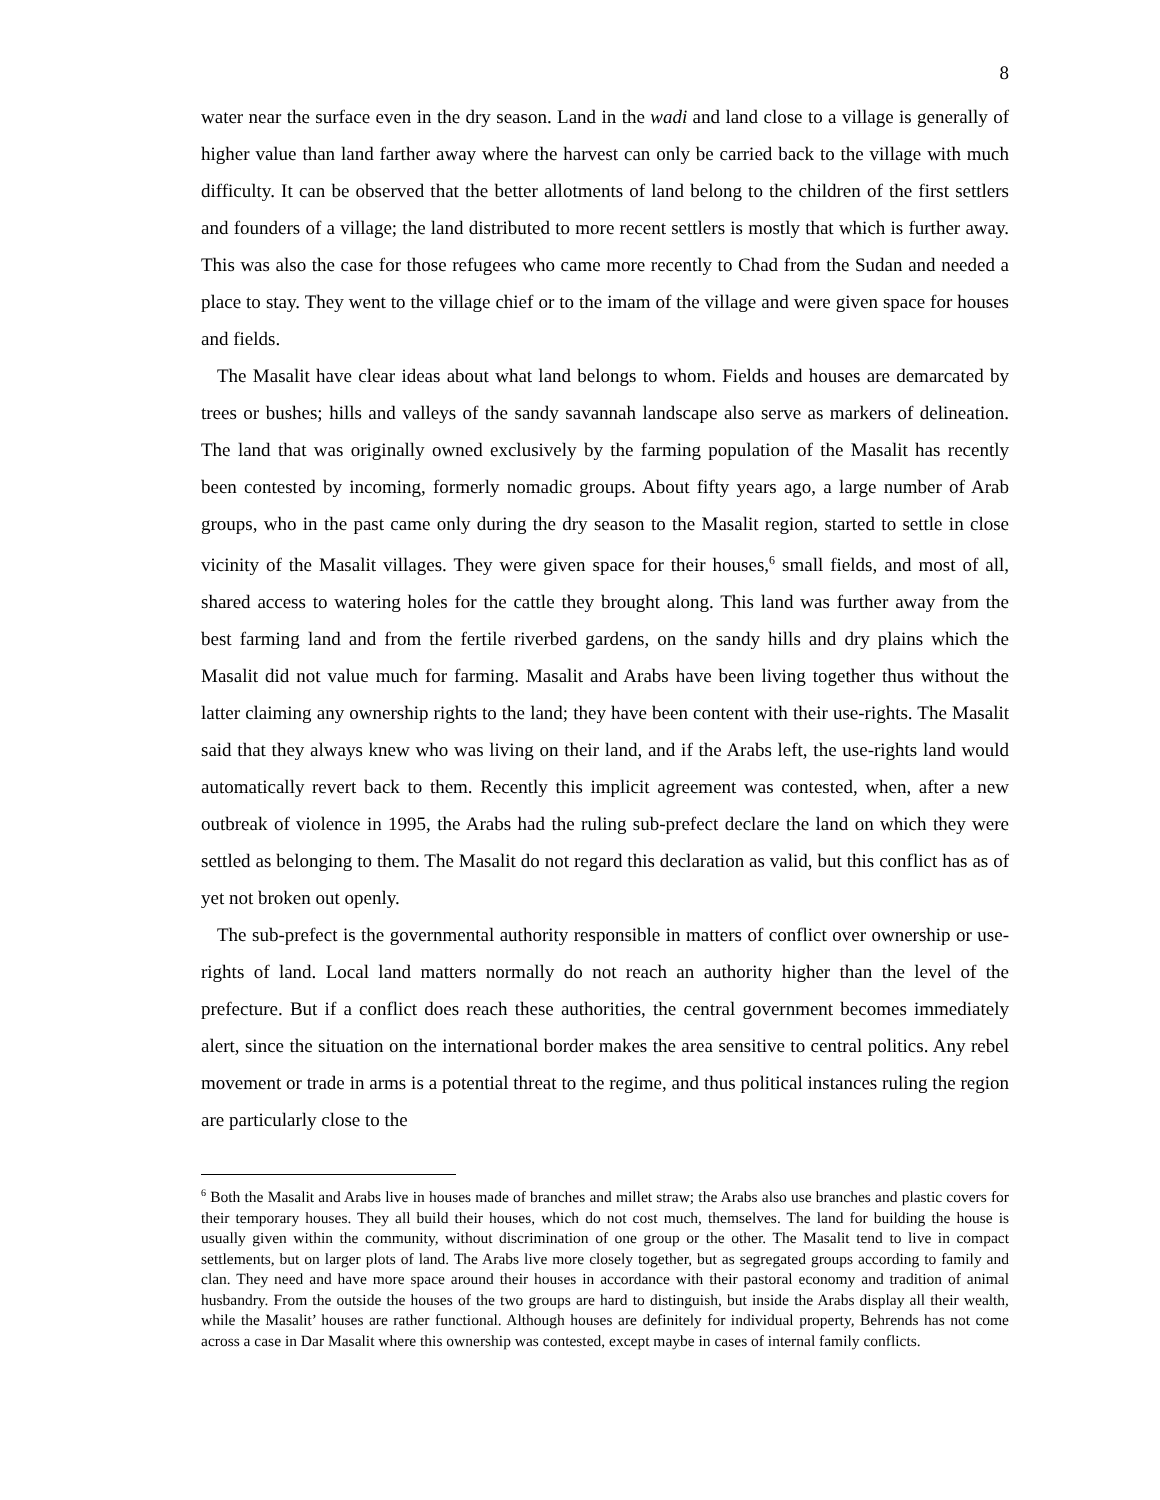8
water near the surface even in the dry season. Land in the wadi and land close to a village is generally of higher value than land farther away where the harvest can only be carried back to the village with much difficulty. It can be observed that the better allotments of land belong to the children of the first settlers and founders of a village; the land distributed to more recent settlers is mostly that which is further away. This was also the case for those refugees who came more recently to Chad from the Sudan and needed a place to stay. They went to the village chief or to the imam of the village and were given space for houses and fields.
The Masalit have clear ideas about what land belongs to whom. Fields and houses are demarcated by trees or bushes; hills and valleys of the sandy savannah landscape also serve as markers of delineation. The land that was originally owned exclusively by the farming population of the Masalit has recently been contested by incoming, formerly nomadic groups. About fifty years ago, a large number of Arab groups, who in the past came only during the dry season to the Masalit region, started to settle in close vicinity of the Masalit villages. They were given space for their houses,<sup>6</sup> small fields, and most of all, shared access to watering holes for the cattle they brought along. This land was further away from the best farming land and from the fertile riverbed gardens, on the sandy hills and dry plains which the Masalit did not value much for farming. Masalit and Arabs have been living together thus without the latter claiming any ownership rights to the land; they have been content with their use-rights. The Masalit said that they always knew who was living on their land, and if the Arabs left, the use-rights land would automatically revert back to them. Recently this implicit agreement was contested, when, after a new outbreak of violence in 1995, the Arabs had the ruling sub-prefect declare the land on which they were settled as belonging to them. The Masalit do not regard this declaration as valid, but this conflict has as of yet not broken out openly.
The sub-prefect is the governmental authority responsible in matters of conflict over ownership or use-rights of land. Local land matters normally do not reach an authority higher than the level of the prefecture. But if a conflict does reach these authorities, the central government becomes immediately alert, since the situation on the international border makes the area sensitive to central politics. Any rebel movement or trade in arms is a potential threat to the regime, and thus political instances ruling the region are particularly close to the
<sup>6</sup> Both the Masalit and Arabs live in houses made of branches and millet straw; the Arabs also use branches and plastic covers for their temporary houses. They all build their houses, which do not cost much, themselves. The land for building the house is usually given within the community, without discrimination of one group or the other. The Masalit tend to live in compact settlements, but on larger plots of land. The Arabs live more closely together, but as segregated groups according to family and clan. They need and have more space around their houses in accordance with their pastoral economy and tradition of animal husbandry. From the outside the houses of the two groups are hard to distinguish, but inside the Arabs display all their wealth, while the Masalit’ houses are rather functional. Although houses are definitely for individual property, Behrends has not come across a case in Dar Masalit where this ownership was contested, except maybe in cases of internal family conflicts.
━━━
(Requirement) Each line of the records that contains the string "where" must be copied.

(Solved exercise)
water near the surface even in the dry season. Land in the wadi and land close to a village is generally of higher value than land farther away where the harvest can only be carried back to the village with much difficulty. It can be observed that the better allotments of land belong to the children of the first settlers and founders of a village; the land distributed to more recent settlers is mostly that which is further away. This was also the case for those refugees who came more recently to Chad from the Sudan and needed a place to stay. They went to the village chief or to the imam of the village and were given space for houses and fields.
<sup>6</sup> Both the Masalit and Arabs live in houses made of branches and millet straw; the Arabs also use branches and plastic covers for their temporary houses. They all build their houses, which do not cost much, themselves. The land for building the house is usually given within the community, without discrimination of one group or the other. The Masalit tend to live in compact settlements, but on larger plots of land. The Arabs live more closely together, but as segregated groups according to family and clan. They need and have more space around their houses in accordance with their pastoral economy and tradition of animal husbandry. From the outside the houses of the two groups are hard to distinguish, but inside the Arabs display all their wealth, while the Masalit’ houses are rather functional. Although houses are definitely for individual property, Behrends has not come across a case in Dar Masalit where this ownership was contested, except maybe in cases of internal family conflicts.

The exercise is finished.